Feinberg's Approach Offers Clues to Directors

How many professionals take on a highly visible thankless task for no pay not once but twice in the most challenging decade?

Kenneth Feinberg managed to create a program that persuaded 98 percent of the 3,000 victims’ families of 9/11 to stay out of court and instead apply to his fund while dispensing the $7 billion that seemed to satisfy almost everyone. Then, last year, he took on the job of administering pay for the executives of the failed businesses bailed out by taxpayers.  Not only did he create a credible template but injected common sense in the way that executives are paid. 

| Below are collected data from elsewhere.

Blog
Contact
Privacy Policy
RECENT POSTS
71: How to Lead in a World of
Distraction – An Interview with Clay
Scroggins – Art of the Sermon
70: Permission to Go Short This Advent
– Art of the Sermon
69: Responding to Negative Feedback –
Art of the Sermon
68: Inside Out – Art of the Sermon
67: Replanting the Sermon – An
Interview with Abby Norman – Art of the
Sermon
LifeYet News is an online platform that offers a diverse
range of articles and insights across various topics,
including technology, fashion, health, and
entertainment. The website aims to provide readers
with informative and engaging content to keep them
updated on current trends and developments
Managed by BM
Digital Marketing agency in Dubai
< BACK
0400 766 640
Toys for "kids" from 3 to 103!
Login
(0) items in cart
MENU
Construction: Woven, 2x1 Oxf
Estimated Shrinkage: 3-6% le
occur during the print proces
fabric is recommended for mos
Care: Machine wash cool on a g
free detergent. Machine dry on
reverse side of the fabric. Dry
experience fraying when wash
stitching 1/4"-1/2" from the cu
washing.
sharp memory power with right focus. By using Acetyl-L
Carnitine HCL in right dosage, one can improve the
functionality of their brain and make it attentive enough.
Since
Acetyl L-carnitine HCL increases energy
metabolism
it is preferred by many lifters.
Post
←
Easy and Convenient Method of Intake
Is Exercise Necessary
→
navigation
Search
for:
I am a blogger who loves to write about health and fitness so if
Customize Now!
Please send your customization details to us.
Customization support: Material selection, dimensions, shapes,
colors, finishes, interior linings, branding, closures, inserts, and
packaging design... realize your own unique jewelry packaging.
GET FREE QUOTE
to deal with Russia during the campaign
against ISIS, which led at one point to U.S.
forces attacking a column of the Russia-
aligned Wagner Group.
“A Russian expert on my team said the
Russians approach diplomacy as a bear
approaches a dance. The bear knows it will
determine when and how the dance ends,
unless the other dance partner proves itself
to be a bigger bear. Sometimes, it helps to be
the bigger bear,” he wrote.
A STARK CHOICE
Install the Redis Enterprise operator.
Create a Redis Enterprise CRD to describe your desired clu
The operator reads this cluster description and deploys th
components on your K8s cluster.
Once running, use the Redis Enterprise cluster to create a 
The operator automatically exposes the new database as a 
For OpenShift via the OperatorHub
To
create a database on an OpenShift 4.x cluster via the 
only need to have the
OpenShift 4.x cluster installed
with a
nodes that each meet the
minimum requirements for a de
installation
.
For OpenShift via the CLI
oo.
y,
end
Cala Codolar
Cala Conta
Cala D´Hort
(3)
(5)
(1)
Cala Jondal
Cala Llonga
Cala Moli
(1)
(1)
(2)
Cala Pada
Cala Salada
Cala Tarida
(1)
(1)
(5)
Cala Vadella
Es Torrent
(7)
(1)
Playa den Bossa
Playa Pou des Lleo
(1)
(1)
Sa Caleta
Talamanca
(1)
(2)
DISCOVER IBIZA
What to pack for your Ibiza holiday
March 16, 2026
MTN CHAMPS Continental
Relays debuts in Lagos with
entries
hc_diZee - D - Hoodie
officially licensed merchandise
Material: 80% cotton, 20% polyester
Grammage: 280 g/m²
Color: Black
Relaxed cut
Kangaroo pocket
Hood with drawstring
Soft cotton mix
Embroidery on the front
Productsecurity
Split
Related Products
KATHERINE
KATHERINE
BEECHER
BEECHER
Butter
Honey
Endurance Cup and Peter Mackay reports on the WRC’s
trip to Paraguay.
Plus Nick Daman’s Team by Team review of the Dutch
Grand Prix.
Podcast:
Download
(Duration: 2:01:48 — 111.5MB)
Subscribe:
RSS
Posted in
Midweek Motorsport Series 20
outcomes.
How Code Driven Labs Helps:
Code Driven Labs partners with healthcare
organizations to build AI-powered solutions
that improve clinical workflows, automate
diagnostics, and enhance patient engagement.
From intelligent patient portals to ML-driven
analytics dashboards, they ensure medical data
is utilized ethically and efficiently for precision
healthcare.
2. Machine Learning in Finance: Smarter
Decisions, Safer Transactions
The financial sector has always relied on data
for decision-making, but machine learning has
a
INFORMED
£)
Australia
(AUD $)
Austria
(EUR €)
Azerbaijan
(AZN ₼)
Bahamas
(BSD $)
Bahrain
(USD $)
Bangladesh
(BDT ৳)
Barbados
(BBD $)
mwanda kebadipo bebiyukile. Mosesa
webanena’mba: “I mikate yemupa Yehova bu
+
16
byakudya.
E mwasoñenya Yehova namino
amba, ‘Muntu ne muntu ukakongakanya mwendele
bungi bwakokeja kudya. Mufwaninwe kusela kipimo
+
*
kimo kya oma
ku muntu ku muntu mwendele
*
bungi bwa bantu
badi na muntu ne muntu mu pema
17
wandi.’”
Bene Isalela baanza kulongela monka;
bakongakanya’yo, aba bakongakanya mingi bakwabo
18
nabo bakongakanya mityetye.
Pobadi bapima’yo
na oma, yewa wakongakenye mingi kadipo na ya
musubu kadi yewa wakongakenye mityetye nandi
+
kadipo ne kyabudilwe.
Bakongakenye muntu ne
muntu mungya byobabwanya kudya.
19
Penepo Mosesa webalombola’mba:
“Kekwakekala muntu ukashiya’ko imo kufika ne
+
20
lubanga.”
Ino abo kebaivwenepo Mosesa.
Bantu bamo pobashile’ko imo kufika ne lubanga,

Directors could take a lesson.

Who but Warren Buffett could describe the current practice of a fictional greedy CEO engineering the approval of his rich pay package  by engaging the compensation firm of “Ratchet , Ratchet and Bingo” to prove to the board that he is worth it?  Buffett,  the Chairman and CEO of Berkshire Hathaway  , takes $100,000 in pay and say he would pay the company to do the job.  “It’s a great job!”  However, while he’s been running Berkshire Hathaway, the ratio of top pay to average pay at public companies has multiplied roughtly 11 times, from 24:1 to 275:1.

As Steven Brill conveys in his excellent profile of Feinberg in the New York Times Magazine, Feinberg shows himself to be a straight shooter, independent and fair.

That’s what most shareholders are asking directors to be–independent and fair.